Landmark coordinate records:
----

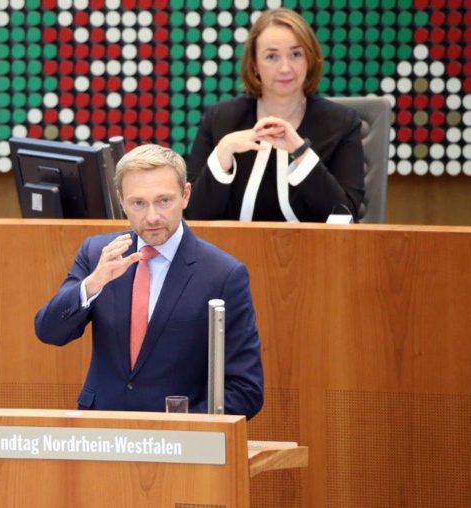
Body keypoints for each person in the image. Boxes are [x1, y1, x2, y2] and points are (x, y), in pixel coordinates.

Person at [35, 144, 264, 418]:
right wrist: (93, 283)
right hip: (101, 432)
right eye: (138, 203)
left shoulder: (223, 274)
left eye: (164, 201)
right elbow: (49, 332)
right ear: (121, 201)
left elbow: (246, 389)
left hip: (178, 443)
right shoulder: (98, 253)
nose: (152, 216)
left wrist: (185, 429)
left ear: (185, 195)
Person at [185, 8, 365, 222]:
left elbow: (345, 217)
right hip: (230, 253)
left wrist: (301, 153)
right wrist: (223, 153)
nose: (285, 68)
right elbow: (193, 217)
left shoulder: (342, 124)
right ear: (254, 64)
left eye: (296, 54)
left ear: (310, 59)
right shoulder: (220, 120)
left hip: (316, 252)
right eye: (272, 56)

----

- [What you should do]
Where a line above contains the word "left", show that line.

- [Solution]
left shoulder: (223, 274)
left eye: (164, 201)
left elbow: (246, 389)
left hip: (178, 443)
left wrist: (185, 429)
left ear: (185, 195)
left elbow: (345, 217)
left wrist: (301, 153)
left shoulder: (342, 124)
left eye: (296, 54)
left ear: (310, 59)
left hip: (316, 252)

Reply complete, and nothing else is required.